What the exercise asks.
Convert the records from the line containing "Target: right heart" through the end of the records into a JSON list of strings, with one string per line and no blank lines. Leave the pictures out of the output.

====

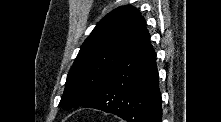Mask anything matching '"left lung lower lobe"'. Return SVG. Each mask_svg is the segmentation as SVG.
Listing matches in <instances>:
<instances>
[{
    "label": "left lung lower lobe",
    "instance_id": "1",
    "mask_svg": "<svg viewBox=\"0 0 221 122\" xmlns=\"http://www.w3.org/2000/svg\"><path fill=\"white\" fill-rule=\"evenodd\" d=\"M83 107L113 113L127 122H161L156 55L141 15L121 57Z\"/></svg>",
    "mask_w": 221,
    "mask_h": 122
}]
</instances>
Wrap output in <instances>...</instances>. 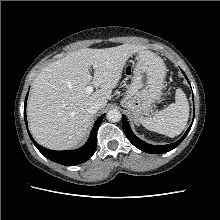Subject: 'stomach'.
Here are the masks:
<instances>
[{"mask_svg":"<svg viewBox=\"0 0 220 220\" xmlns=\"http://www.w3.org/2000/svg\"><path fill=\"white\" fill-rule=\"evenodd\" d=\"M166 67L163 60L148 50L138 52L134 78L121 101L134 118L151 112L153 104L162 96Z\"/></svg>","mask_w":220,"mask_h":220,"instance_id":"1","label":"stomach"}]
</instances>
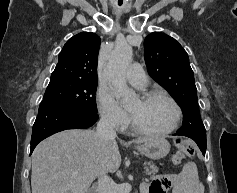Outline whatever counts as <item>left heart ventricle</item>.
<instances>
[{
  "mask_svg": "<svg viewBox=\"0 0 237 193\" xmlns=\"http://www.w3.org/2000/svg\"><path fill=\"white\" fill-rule=\"evenodd\" d=\"M128 111L139 127L150 131L167 129L175 119L174 107L164 98L148 102L138 99L129 106Z\"/></svg>",
  "mask_w": 237,
  "mask_h": 193,
  "instance_id": "left-heart-ventricle-1",
  "label": "left heart ventricle"
}]
</instances>
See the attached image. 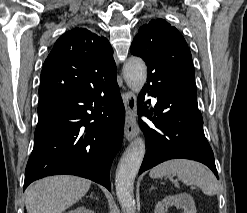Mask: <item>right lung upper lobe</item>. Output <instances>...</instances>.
Returning a JSON list of instances; mask_svg holds the SVG:
<instances>
[{
    "label": "right lung upper lobe",
    "instance_id": "cb5924a9",
    "mask_svg": "<svg viewBox=\"0 0 247 213\" xmlns=\"http://www.w3.org/2000/svg\"><path fill=\"white\" fill-rule=\"evenodd\" d=\"M115 76L109 41L89 29L74 28L56 41L44 63L39 102L62 92L98 86Z\"/></svg>",
    "mask_w": 247,
    "mask_h": 213
}]
</instances>
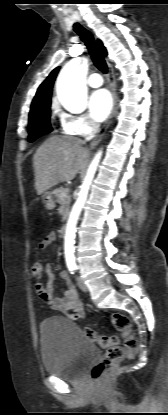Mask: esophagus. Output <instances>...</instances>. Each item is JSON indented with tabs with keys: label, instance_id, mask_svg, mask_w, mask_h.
Returning <instances> with one entry per match:
<instances>
[{
	"label": "esophagus",
	"instance_id": "34e87169",
	"mask_svg": "<svg viewBox=\"0 0 168 415\" xmlns=\"http://www.w3.org/2000/svg\"><path fill=\"white\" fill-rule=\"evenodd\" d=\"M109 84L112 92L113 97V108L111 111L110 116L102 126L100 132L96 135V137L93 139V141L90 143V149H93L103 138L107 128L111 124L112 118L114 117V114L116 112V105H117V93H116V80H115V74L113 67L109 64Z\"/></svg>",
	"mask_w": 168,
	"mask_h": 415
}]
</instances>
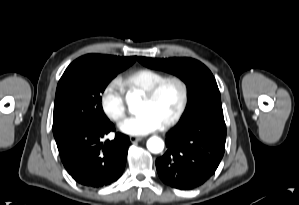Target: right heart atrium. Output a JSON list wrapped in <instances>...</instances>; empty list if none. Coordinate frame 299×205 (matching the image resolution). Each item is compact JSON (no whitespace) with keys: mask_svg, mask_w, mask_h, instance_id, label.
Masks as SVG:
<instances>
[{"mask_svg":"<svg viewBox=\"0 0 299 205\" xmlns=\"http://www.w3.org/2000/svg\"><path fill=\"white\" fill-rule=\"evenodd\" d=\"M100 106L110 120L118 123L124 119L126 107L118 80H111L103 87L100 93Z\"/></svg>","mask_w":299,"mask_h":205,"instance_id":"right-heart-atrium-1","label":"right heart atrium"}]
</instances>
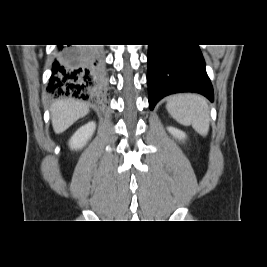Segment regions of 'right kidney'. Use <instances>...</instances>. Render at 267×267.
<instances>
[{
	"label": "right kidney",
	"mask_w": 267,
	"mask_h": 267,
	"mask_svg": "<svg viewBox=\"0 0 267 267\" xmlns=\"http://www.w3.org/2000/svg\"><path fill=\"white\" fill-rule=\"evenodd\" d=\"M95 129V122H89L86 125L80 127L69 141V146L71 147V149H82L91 139Z\"/></svg>",
	"instance_id": "ca27d5eb"
}]
</instances>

====

Reply to the exercise.
[
  "Target: right heart atrium. Output a JSON list wrapped in <instances>...</instances>; empty list if none. Coordinate frame 299×205 (matching the image resolution). Each item is compact JSON (no whitespace) with keys: mask_svg, mask_w, mask_h, instance_id, label.",
  "Masks as SVG:",
  "<instances>",
  "[{\"mask_svg\":\"<svg viewBox=\\\"0 0 299 205\\\" xmlns=\\\"http://www.w3.org/2000/svg\\\"><path fill=\\\"white\\\" fill-rule=\\\"evenodd\\\" d=\\\"M100 106L110 120L118 123L124 119L126 107L118 80H111L103 87L100 93Z\\\"/></svg>\",\"mask_w\":299,\"mask_h\":205,\"instance_id\":\"right-heart-atrium-1\",\"label\":\"right heart atrium\"}]",
  "</instances>",
  "Segment regions of 'right kidney'. Use <instances>...</instances>. Render at 267×267.",
  "<instances>",
  "[{",
  "\t\"label\": \"right kidney\",",
  "\t\"mask_w\": 267,",
  "\t\"mask_h\": 267,",
  "\t\"mask_svg\": \"<svg viewBox=\\\"0 0 267 267\\\" xmlns=\\\"http://www.w3.org/2000/svg\\\"><path fill=\\\"white\\\" fill-rule=\\\"evenodd\\\" d=\\\"M95 129V122H89L86 125L80 127L69 141V146L71 147V149H82L91 139Z\\\"/></svg>\",",
  "\t\"instance_id\": \"ca27d5eb\"",
  "}]",
  "</instances>"
]